馬上「リコー将棋部は、1960年に創部し、現在部員は60名ほどおります。師範は屋敷伸之九段で、現在のキャプテンは細川大市郎です。屋敷九段とリコー将棋部の関係は大変古く、屋敷九段がまだ奨励会の頃(15、6歳)、リコー将棋部の合宿に来てくださり、それ以来20年以上のお付き合いになります。また、10人以上の部員が全国優勝経験者で、30人以上が四段以上の棋力があります。企業将棋部としての層の厚さは恐らくナンバーワンなのではないでしょうか」

 ――全国優勝経験者が10人以上いるというのはすさまじいですね。将棋部としては普段どういった活動をしているのでしょうか。

馬上「それについては普段は『特に活動していません』が答えです。部員の事業所がバラバラなこともあって、なかなか平日に集まるのは難しいのです。部員それぞれが、個人戦への参加や将棋倶楽部24、将棋ウォーズなどで鍛錬しています。将棋部としての活動は、年2回の合宿と、職団戦前の研究会、職団戦、社会人団体リーグ戦ですね」

 ――年2回合宿をしているのですね。具体的に合宿ではどんなことをしているのでしょう?

馬上「合宿は、毎年夏と冬に1泊2日で行っています。部員が25名程度参加し、他に屋敷九段をはじめとする棋士、女流棋士に来ていただいています。場所は湯河原か箱根でいつも決まっています。毎回同じ宿が続いていて少し飽きているというのはあるのですが、将棋盤とチェスクロックが完備され、夜通し将棋が指せるというメリットがあまりに高く、他の選択肢がないというのが本音です。それでも、何回か新規開拓を試みましたがどれも失敗に終わりました(笑)。 合宿では、部員から選ばれた2名が合宿委員として場を仕切ります。主な仕事は、宿の手配、部員の出欠確認、リーグ戦の表の作成と進行、宴会、夜の部の企画です。昼間にリーグ戦を行い、夜の宴会では屋敷先生に最新の一局を次の一手形式で解説していただき、夜はリレー将棋というのが定番です。宴会では、以前とある合宿委員が将棋クイズを企画したのですが、初代名人の大橋宗桂からすべて答えろという超難問を出され、大ブーイングを浴びたことがありました。リレー将棋が終わった後は自由行動なのですが夜遅くまで将棋を指し続ける部員も多くいます」

> **記録資料**:

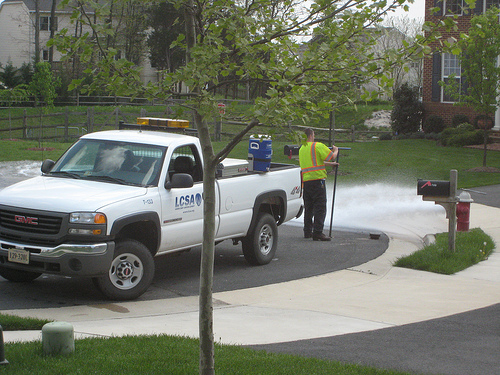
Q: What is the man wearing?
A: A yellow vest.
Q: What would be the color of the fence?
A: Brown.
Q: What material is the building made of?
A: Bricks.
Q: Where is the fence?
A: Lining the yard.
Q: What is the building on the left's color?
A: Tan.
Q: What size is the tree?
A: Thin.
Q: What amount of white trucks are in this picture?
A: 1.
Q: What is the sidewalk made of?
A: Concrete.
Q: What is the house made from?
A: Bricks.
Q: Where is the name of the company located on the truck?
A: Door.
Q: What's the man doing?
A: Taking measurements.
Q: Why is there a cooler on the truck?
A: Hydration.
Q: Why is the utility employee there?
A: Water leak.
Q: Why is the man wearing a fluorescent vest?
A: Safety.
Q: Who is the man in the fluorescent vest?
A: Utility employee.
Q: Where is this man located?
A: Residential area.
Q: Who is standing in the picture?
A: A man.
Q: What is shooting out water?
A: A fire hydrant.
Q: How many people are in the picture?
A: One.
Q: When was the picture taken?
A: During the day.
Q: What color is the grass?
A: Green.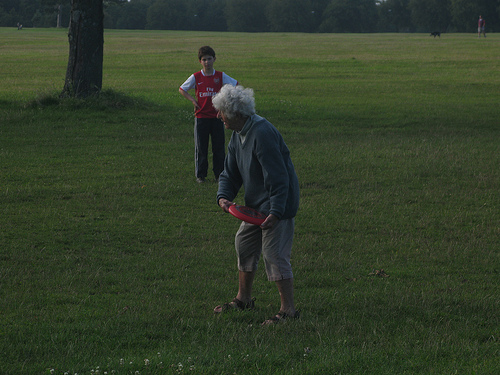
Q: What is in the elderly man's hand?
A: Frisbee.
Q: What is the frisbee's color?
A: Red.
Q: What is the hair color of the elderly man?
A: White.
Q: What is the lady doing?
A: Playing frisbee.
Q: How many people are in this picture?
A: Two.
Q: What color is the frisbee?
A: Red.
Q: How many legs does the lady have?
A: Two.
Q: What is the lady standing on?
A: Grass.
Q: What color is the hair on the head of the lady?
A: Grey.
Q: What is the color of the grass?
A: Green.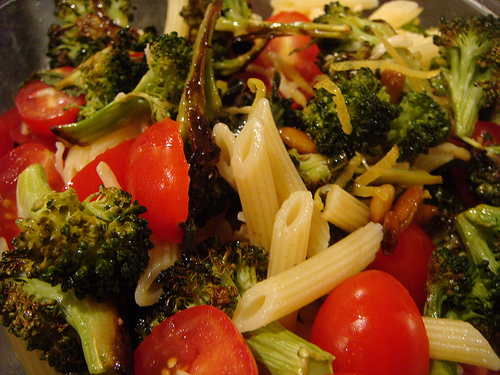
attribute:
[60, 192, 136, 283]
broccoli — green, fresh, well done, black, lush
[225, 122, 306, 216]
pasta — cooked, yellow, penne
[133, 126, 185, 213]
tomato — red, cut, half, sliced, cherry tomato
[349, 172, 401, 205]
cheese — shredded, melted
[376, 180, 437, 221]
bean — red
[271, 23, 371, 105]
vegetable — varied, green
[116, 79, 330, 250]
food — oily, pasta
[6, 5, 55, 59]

* * *

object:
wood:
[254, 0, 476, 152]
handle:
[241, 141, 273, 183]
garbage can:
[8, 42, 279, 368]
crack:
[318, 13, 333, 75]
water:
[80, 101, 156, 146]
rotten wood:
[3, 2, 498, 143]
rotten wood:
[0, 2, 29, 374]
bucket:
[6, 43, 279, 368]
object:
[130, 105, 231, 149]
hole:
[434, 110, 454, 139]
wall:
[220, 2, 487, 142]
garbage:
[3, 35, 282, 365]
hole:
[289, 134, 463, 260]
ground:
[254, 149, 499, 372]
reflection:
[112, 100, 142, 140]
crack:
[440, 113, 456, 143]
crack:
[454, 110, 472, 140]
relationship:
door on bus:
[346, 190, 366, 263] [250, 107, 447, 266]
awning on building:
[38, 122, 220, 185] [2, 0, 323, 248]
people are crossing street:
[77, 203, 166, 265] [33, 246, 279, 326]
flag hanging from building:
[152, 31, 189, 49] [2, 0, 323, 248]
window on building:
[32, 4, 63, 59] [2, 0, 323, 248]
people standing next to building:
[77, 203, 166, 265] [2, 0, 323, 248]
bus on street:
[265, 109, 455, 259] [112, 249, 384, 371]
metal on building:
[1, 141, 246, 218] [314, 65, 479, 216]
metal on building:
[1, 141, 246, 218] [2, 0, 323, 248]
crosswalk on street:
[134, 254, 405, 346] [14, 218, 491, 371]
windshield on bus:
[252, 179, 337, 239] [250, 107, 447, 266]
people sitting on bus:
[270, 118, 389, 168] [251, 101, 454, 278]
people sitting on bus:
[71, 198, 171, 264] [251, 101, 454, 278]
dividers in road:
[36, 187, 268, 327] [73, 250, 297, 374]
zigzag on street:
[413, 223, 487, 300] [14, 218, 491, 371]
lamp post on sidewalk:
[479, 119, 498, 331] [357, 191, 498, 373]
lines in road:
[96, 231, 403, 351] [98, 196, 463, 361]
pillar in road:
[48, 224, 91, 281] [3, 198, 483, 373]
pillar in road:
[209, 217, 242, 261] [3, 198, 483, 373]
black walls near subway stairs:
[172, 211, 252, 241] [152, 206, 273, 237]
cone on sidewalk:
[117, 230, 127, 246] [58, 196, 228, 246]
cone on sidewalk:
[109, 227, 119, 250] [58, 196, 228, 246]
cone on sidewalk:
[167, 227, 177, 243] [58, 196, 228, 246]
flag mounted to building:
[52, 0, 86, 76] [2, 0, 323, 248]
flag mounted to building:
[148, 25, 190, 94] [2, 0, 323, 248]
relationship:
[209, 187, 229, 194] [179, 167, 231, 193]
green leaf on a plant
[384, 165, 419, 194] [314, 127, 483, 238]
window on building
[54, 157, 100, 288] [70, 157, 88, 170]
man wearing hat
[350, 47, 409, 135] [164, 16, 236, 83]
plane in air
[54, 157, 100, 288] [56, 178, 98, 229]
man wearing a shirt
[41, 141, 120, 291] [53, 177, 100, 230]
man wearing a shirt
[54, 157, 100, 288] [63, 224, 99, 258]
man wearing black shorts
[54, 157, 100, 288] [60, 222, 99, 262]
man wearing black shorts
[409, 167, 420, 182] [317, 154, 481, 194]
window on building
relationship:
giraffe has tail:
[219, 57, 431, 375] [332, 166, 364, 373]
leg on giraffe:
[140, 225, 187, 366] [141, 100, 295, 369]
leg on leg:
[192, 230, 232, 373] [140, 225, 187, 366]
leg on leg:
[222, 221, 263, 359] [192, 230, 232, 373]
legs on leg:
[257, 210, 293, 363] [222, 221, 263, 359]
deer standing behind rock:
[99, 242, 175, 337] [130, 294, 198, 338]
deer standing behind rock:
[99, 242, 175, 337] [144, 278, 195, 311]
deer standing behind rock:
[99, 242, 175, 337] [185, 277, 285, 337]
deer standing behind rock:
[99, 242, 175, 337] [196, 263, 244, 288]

---

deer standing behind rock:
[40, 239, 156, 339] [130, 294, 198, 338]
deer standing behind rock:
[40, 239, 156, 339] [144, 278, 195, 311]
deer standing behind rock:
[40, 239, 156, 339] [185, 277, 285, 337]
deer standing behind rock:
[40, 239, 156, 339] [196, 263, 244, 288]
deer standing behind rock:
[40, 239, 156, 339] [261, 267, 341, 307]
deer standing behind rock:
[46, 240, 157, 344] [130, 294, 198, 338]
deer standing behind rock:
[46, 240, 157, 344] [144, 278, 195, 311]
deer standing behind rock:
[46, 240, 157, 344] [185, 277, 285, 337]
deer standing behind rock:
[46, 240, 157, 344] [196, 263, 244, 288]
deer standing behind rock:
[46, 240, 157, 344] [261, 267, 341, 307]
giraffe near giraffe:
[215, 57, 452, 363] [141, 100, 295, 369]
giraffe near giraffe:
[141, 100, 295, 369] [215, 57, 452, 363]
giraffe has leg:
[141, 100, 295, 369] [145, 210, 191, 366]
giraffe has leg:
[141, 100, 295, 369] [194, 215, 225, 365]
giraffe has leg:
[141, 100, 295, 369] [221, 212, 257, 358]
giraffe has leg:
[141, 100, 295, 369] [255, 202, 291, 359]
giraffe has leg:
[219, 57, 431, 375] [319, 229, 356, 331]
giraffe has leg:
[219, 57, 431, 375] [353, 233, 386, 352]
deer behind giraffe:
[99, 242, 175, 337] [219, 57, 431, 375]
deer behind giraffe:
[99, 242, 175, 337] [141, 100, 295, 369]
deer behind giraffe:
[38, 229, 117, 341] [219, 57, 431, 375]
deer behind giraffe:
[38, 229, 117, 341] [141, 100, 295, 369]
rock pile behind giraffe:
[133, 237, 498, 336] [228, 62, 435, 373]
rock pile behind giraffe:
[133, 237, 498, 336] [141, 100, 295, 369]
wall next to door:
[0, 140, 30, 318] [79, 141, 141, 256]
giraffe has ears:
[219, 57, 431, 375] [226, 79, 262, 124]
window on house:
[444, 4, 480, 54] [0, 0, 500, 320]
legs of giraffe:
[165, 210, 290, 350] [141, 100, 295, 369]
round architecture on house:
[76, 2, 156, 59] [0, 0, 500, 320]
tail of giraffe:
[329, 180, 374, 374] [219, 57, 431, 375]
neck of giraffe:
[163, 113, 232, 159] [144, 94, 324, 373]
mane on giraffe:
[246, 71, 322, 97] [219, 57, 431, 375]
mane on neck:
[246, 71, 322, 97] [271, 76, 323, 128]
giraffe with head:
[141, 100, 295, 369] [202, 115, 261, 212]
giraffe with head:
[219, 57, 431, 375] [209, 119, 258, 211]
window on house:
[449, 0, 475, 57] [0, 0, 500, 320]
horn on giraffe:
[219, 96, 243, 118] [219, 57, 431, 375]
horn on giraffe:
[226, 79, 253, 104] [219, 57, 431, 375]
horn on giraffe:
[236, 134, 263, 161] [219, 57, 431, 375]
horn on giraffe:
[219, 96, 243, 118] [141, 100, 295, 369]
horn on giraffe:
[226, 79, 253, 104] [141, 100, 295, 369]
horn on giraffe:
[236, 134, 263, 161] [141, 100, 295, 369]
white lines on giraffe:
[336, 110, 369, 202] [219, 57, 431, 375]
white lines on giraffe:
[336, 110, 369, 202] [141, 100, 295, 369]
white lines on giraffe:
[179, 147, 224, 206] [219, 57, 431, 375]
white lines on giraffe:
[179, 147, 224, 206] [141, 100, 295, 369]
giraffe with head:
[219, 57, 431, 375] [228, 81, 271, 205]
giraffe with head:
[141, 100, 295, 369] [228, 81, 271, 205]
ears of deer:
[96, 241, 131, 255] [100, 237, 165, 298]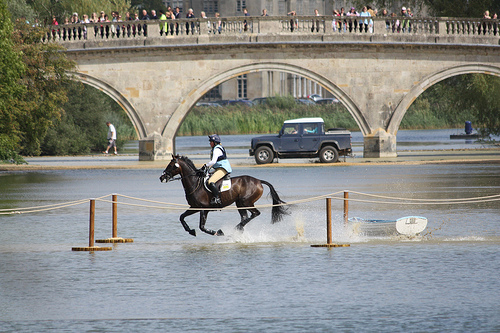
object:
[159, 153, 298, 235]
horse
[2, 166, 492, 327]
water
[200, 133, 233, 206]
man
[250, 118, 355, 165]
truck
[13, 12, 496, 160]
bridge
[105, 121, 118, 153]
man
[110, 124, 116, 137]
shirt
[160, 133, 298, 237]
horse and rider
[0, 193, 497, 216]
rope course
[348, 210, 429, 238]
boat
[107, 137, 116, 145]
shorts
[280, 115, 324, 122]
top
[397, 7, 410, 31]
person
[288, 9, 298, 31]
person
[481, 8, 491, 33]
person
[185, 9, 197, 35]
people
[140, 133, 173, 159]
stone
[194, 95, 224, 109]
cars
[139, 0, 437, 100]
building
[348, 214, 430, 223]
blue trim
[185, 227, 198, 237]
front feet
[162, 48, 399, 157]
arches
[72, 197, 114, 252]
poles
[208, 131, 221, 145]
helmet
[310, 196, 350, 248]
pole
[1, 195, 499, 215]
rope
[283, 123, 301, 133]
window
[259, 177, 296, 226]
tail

> **課題一覧**:
1 – リコー将棋部の記事のうち、「馬上「合宿は、毎年夏と冬に1」から「指し続ける部員も多くいます」」までを、両端も含めて一字一句違えずに書き写すこと。
2 – リコー将棋部の記事を、最後の文の後から書き継ぐこと。

> **課題の解答**:
1 –
馬上「合宿は、毎年夏と冬に1泊2日で行っています。部員が25名程度参加し、他に屋敷九段をはじめとする棋士、女流棋士に来ていただいています。場所は湯河原か箱根でいつも決まっています。毎回同じ宿が続いていて少し飽きているというのはあるのですが、将棋盤とチェスクロックが完備され、夜通し将棋が指せるというメリットがあまりに高く、他の選択肢がないというのが本音です。それでも、何回か新規開拓を試みましたがどれも失敗に終わりました(笑)。 合宿では、部員から選ばれた2名が合宿委員として場を仕切ります。主な仕事は、宿の手配、部員の出欠確認、リーグ戦の表の作成と進行、宴会、夜の部の企画です。昼間にリーグ戦を行い、夜の宴会では屋敷先生に最新の一局を次の一手形式で解説していただき、夜はリレー将棋というのが定番です。宴会では、以前とある合宿委員が将棋クイズを企画したのですが、初代名人の大橋宗桂からすべて答えろという超難問を出され、大ブーイングを浴びたことがありました。リレー将棋が終わった後は自由行動なのですが夜遅くまで将棋を指し続ける部員も多くいます」

2 –
 ――合宿のゲストに来てくださった棋士、女流棋士で印象に残る方はいらっしゃいますか?

馬上「そうですね、これまでもたくさんの棋士、女流棋士のゲストが来てくれたのですが、室田伊緒女流二段について話をしたいと思います。室田女流二段は、育成会だった中学生の頃から参加してくれています。当時は、本当に人見知りで、なんでも「はい。はい」という感じで、本当に、素直でおっとりされていました。お菓子が大好きで、夜中にポテトチップスの袋を開けて一人で食べ始めたり、常にそばにお菓子があったのを覚えています。将棋はもちろん、徹夜でトランプしていたのは懐かしい思い出です。そんな、室田女流も関西では、「○○」と呼ばれるなど、ご立派に成長されて嬉しいです。今でも合宿に参加してくれてありがとうございます。その他にも、将棋世界の企画、「ガチンコ10秒将棋」で豊川孝弘七段がいらして、得意の親父ギャグを交えられながら、戦ったりと合宿ではいろいろとエピソードがあるのですが、それだけで終わってしまいますのでまた別の機会で!」

内閣総理大臣杯職域対抗団体戦での実績

 ――リコー将棋部のこれまでの実績を教えてください。

馬上「将棋部の実績としては、なんといっても社会人ナンバーワンのチームを決める内閣総理大臣杯職域団体対抗将棋大会(職団戦)の最上位クラスで歴代最多の優勝31回があります。私が入社する前は、毎年のように優勝していましたが、近年ではライバル企業が増え、優勝するのがとても大変です。そういった状況でしたが、今年の春の大会では大型新人の中川慧梧くん(※)の活躍もあり、S級で優勝。S級のもう1チームも3位に入賞しました。そして先日の秋の大会でもS級で優勝できました」
※中川慧梧さんは学生時代に数々のアマチュアタイトルを獲得し、プロ公式戦にも何度も出場した超有名アマ強豪です。

 ――ズバリ、リコー将棋部のライバルは?

馬上「S級での近年の一番のライバルは富士通さんとNECさんです。富士通さんは、近年、有望な新人が立て続けに入り、総合力が大幅に上がりました。元奨励会の方も多く、勝敗はいつも紙一重です。NECさんは、アマトップの清水上徹さん、加藤幸男さんを中心に強豪が揃い、ここ最近までかなり苦戦を強いられてきました。他の企業も、レベルが上がってきており毎年、予選を抜けるのも大変です。持ち時間20分、30秒の秒読みと短く、優勝するまでは5局戦うため、瞬発力や体力も求められます」

 ――10名以上の全国優勝経験者がいるというリコー将棋部ですが、団体戦のメンバーはどうやって決めているのでしょうか?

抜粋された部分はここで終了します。